India Song at No’Photo 2021 Geneva Photo Biennale

No’Photo 2021
Geneva Photo Biennale
25 September – 10 October 2021

This year’s exhibition entitled Animalities is proposed by Irène Attinger (former head) of the library of the Maison Européenne de la Photographie in Paris, and curator and Jörg Brockmann (director of the Espace) JB Gallery and co-founder of the Espace JB Association. On the occasion of No’Photo 2021, Arcoop Wall Project (AWP) for its second edition will take over the premises of the Arcoop cooperative, a five story historic industrial building showcasing the works of twenty photographers including Karen Knorr.

The 21st century, renewed reflection on the diversity of living beings has generalised the idea that man is not the centre of the world and that his existence is not the end of evolution. Ethology and cognitive science have shown that the existence of sometimes complex cultures is not specific to our species but is found in many other animals. The animals represented in the different series belong to all sorts of species, real, fantasized, metaphorical or even artificial beings. They are wild, bred or domesticated, free or captive. Alive exhibited they are prolific, rare, endangered. Dead they serve as food, trophies, decorative objects or fetishes. They are familiar, irritating, reassuring or worrying. The exhibition does not propose an answer to the questions raised by the relationship between man and other animals, but invites reflection and possibly contributes to the development of the visitor’s own opinion.

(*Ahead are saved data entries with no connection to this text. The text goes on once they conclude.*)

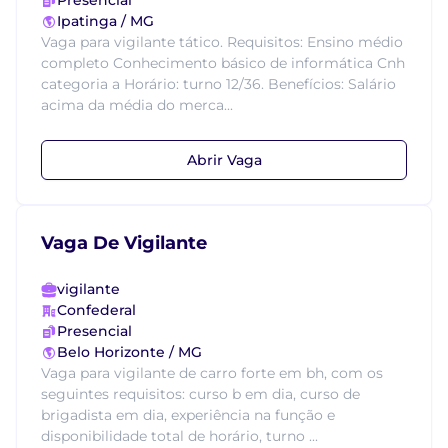
Presencial
Ipatinga / MG
Vaga para vigilante tático. Requisitos: Ensino médio
completo Conhecimento básico de informática Cnh
categoria a Horário: turno 12/36. Benefícios: Salário
acima da média do merca...
Abrir Vaga
Vaga De Vigilante
vigilante
Confederal
Presencial
Belo Horizonte / MG
Vaga para vigilante de carro forte em bh, com os
seguintes requisitos: curso b em dia, curso de
brigadista em dia, experiência na função e
disponibilidade total de horário, turno ...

Karen Knorr’s series India Song focuses on the architectural splendour and caste culture of Rajasthan. The birds and mammals inserted into the photographs link the Ramayana culture of northern India with allegorical representations of femininity and masculinity by creating “visual” disturbances in the private rooms of the palaces. Using the artistic tools of the 21st century – the camera and the computer – she references ancient Rajasthani art forms and myths and reworks them into contemporary artworks.